Durch einen Verkehrsunfall wurde der Schrankenbock der Schrankenanlage so stark beschädigt, dass die Schranke nicht mehr betrieben werden kann. Mehrere Reparaturversuche seitens der Nossen-Riesaer Eisenbahn-Campagnie GmbH scheiterten. Aber die Bemühungen um Ersatzteilbeschaffungen laufen auf Hochtouren.

Trotz allem wird der Eisenbahnbetrieb durch Anwendung eines Ersatzverfahrens beim Befahren des Bahnüberganges sicher abgewickelt. Der Triebfahrzeugführer eines jeden Zuges erhält mit einem schriftlichen Befehl die Anweisung, den Bahnübergang selbst zu sichern. Dies wird nach den geltenden Bestimmungen des Regelwerkes durchgeführt. Dazu hält der Triebfahrzeugführer den Zug vor dem Bahnübergang an und gibt Achtungssignal (einmaliger Warnton). Wenn der Bahnübergang frei ist und sich dem Bahnübergang annähernde Verkehrsteilnehmer angehalten haben, befährt der Zug den Bahnübergang.

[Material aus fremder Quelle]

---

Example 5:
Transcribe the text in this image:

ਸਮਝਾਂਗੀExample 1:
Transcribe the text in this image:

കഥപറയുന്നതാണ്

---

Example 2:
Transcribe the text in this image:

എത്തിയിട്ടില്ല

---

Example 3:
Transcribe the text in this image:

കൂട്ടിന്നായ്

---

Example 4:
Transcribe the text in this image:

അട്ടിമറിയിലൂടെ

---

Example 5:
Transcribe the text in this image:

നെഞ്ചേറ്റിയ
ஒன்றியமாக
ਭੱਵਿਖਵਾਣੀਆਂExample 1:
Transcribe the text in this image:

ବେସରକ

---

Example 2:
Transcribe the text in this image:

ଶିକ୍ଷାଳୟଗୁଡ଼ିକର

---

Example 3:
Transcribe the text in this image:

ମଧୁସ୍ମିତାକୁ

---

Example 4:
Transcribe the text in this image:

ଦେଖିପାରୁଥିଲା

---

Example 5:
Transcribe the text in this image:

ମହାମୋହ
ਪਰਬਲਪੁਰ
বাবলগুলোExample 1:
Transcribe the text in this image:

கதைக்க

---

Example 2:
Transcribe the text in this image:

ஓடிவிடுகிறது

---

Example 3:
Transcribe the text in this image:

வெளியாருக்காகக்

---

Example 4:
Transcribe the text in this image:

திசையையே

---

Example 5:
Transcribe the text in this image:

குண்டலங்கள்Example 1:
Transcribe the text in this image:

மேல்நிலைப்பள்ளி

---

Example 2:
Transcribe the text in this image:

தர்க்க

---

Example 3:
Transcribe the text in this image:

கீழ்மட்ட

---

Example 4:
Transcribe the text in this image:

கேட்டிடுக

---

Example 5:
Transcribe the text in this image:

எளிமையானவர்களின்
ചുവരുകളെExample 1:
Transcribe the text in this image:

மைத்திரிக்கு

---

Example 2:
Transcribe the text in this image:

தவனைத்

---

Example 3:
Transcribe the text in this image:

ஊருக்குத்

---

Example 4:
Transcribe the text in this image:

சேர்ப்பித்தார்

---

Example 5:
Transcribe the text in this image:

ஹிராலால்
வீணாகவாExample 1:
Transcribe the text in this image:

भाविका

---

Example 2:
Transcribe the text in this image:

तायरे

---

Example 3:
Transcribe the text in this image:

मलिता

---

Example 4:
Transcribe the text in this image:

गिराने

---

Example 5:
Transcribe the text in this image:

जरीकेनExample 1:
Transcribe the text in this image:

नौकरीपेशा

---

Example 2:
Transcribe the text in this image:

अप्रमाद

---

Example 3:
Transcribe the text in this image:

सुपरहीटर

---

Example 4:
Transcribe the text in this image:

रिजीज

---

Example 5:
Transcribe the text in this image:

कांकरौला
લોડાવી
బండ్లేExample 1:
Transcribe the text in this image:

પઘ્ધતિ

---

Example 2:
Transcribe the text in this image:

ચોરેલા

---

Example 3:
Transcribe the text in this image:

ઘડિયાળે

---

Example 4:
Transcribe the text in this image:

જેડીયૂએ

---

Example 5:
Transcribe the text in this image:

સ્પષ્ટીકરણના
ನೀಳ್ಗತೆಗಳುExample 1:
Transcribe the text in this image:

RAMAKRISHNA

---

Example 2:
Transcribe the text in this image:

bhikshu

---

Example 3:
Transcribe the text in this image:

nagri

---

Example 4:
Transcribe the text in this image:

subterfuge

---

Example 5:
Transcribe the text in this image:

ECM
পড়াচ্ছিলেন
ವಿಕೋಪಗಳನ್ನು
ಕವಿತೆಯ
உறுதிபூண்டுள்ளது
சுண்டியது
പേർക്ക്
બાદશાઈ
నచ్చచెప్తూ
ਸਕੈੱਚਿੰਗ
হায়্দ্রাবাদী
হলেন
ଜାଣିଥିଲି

Ungeachtet dessen ist der Bahnübergang mit dem Verkehrszeichen „Andreaskreuz“ (Zeichen 201) gekennzeichnet und für den Straßenverkehrsteilnehmer gilt immer § 19 StVO: Schienenfahrzeuge haben Vorrang! Dieses bedeutet, insbesondere an Schrankenanlagen muss der Straßenverkehrsteilnehmer stets damit rechnen und seine Fahrweise so einstellen, dass auf kürzester Entfernung angehalten werden kann. Er darf den Übergang erst queren, wenn er sich davon überzeugt hat, dass sich kein Zug, auch bei offener Schranke, nähert.